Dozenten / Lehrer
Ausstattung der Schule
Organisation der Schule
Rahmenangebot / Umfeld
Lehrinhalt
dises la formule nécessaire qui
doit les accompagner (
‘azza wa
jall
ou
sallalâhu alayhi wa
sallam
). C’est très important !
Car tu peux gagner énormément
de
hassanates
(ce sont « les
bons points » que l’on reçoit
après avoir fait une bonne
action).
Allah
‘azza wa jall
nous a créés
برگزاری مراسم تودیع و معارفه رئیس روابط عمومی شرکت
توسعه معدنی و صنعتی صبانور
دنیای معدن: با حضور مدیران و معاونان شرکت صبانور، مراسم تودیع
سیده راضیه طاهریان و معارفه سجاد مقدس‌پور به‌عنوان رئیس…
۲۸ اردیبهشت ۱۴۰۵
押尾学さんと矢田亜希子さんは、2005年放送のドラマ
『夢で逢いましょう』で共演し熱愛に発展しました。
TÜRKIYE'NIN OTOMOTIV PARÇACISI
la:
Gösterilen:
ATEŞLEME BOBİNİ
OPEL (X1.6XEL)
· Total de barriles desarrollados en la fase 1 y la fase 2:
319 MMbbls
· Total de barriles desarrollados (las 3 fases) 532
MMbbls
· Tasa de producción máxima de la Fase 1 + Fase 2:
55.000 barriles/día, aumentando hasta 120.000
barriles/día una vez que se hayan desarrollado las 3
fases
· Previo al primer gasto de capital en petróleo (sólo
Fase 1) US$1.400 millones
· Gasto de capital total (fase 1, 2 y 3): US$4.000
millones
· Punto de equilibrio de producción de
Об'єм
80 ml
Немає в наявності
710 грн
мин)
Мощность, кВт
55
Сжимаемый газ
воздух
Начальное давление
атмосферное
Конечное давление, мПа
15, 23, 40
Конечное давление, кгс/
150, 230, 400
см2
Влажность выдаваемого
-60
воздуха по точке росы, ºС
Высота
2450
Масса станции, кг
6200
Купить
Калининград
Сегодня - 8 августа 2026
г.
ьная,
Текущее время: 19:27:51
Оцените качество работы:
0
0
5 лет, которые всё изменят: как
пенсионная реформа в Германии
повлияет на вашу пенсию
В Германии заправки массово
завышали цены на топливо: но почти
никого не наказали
* * *
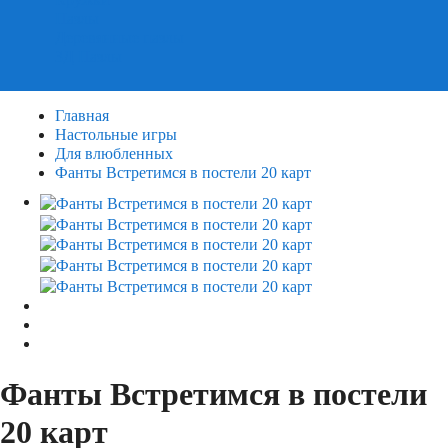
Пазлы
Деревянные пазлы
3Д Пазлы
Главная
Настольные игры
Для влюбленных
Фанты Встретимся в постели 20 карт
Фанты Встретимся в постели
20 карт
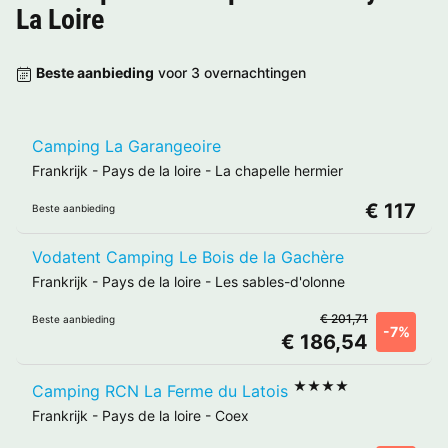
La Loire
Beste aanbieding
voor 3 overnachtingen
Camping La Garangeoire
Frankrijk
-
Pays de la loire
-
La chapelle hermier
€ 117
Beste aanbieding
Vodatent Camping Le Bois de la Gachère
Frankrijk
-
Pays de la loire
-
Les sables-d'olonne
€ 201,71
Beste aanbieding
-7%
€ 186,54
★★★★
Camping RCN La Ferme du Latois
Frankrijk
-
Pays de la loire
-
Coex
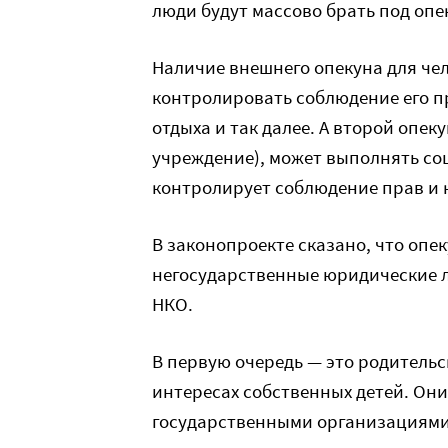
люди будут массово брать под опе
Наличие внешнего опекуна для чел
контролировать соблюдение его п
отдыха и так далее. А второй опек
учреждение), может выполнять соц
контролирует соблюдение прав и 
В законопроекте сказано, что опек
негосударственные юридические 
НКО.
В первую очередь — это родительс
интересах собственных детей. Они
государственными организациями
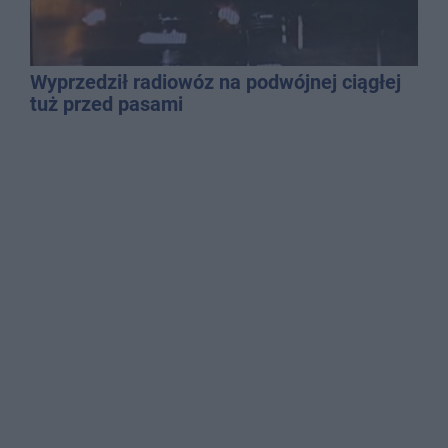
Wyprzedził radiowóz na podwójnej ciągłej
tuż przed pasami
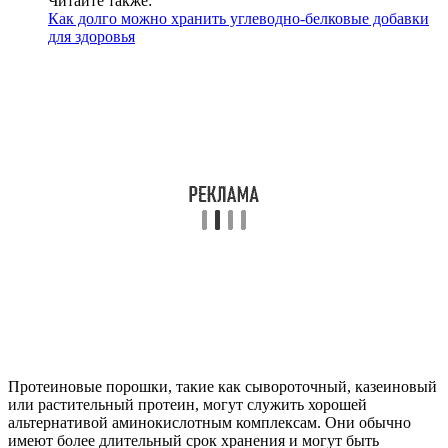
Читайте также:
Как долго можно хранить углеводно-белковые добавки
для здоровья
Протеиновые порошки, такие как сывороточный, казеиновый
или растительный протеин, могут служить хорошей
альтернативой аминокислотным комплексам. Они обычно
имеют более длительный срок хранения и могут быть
==
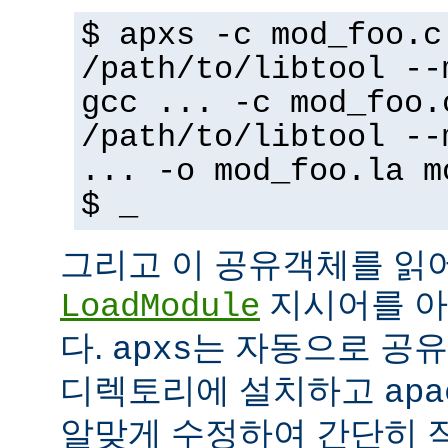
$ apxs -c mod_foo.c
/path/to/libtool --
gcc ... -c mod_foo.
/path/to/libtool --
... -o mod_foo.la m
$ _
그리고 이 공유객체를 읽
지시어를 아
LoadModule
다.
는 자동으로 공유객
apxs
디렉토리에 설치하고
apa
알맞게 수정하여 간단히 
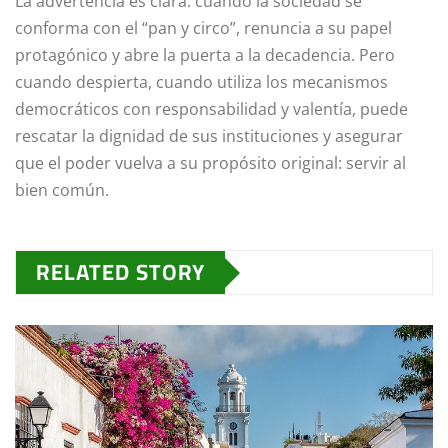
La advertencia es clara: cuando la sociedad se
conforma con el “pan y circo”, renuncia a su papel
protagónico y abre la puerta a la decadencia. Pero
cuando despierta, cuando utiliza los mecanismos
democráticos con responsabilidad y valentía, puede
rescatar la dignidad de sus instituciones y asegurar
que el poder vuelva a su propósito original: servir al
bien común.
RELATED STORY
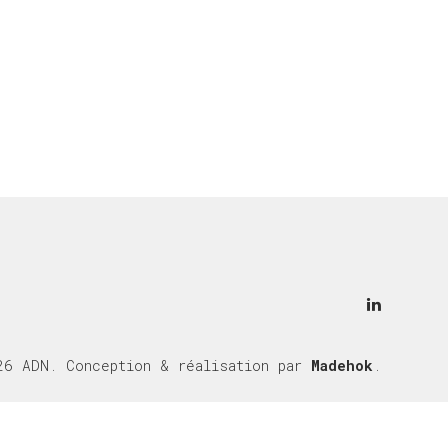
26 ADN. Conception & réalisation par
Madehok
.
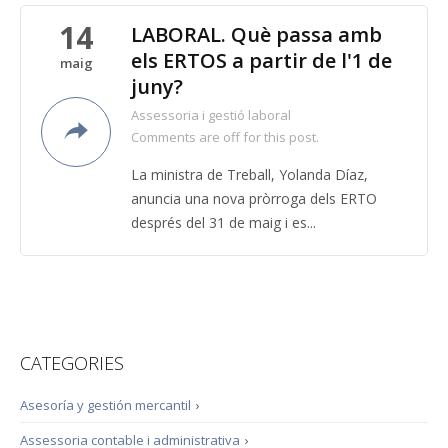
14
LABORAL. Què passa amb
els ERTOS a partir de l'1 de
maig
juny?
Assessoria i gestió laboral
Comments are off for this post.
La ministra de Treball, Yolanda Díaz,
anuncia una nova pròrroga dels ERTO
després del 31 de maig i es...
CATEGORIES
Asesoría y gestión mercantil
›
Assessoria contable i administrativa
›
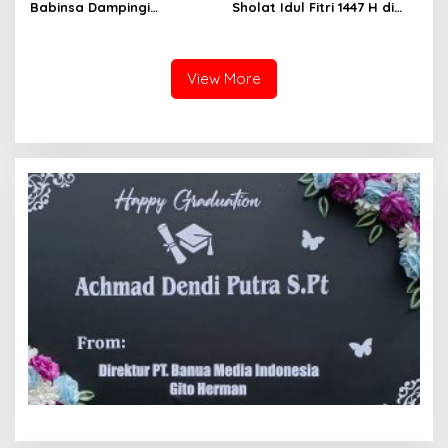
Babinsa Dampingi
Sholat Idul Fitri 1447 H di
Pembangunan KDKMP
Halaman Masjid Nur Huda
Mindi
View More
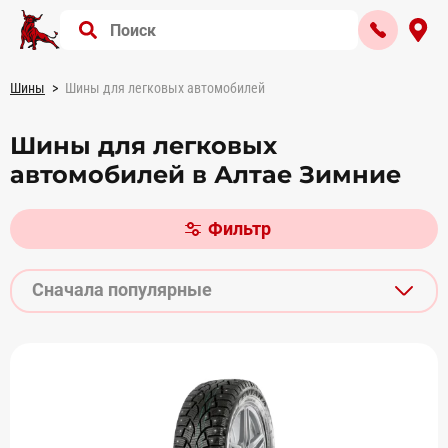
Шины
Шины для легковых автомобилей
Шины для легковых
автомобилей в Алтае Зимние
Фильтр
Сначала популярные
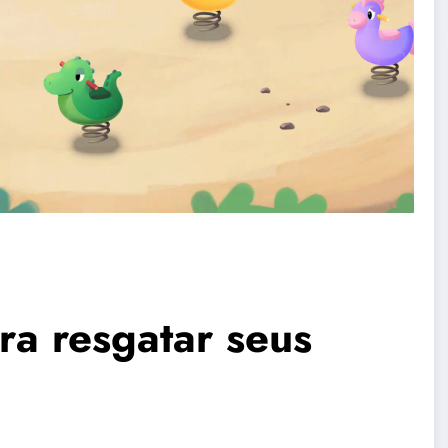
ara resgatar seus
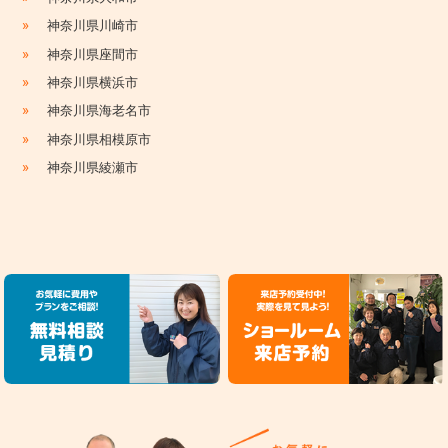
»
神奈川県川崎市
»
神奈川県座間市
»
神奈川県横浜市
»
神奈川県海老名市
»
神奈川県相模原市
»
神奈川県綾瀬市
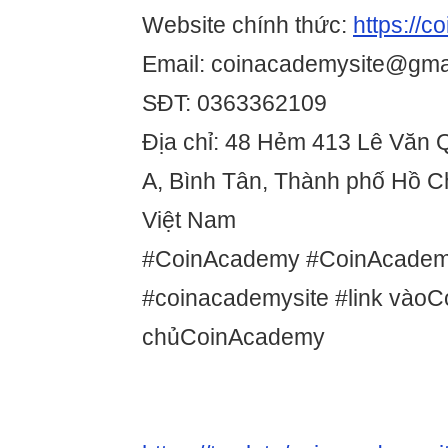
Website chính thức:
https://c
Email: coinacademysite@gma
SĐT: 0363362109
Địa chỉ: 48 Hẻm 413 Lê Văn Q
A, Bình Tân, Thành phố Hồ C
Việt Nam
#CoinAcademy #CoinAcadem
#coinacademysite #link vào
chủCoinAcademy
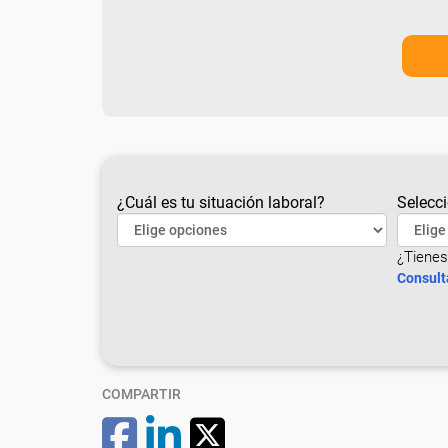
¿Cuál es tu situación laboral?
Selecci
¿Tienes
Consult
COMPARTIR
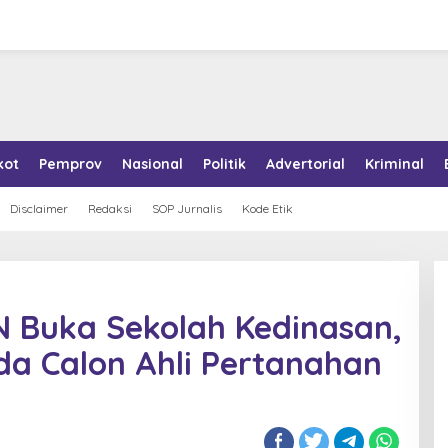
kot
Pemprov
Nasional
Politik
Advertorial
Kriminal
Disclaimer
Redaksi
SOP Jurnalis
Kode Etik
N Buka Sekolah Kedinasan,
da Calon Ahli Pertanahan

Problem details:
The word "Встретимся" appears in some of the lines above. Copy those lines.

Answer area:
Фанты Встретимся в постели 20 карт
Фанты Встретимся в постели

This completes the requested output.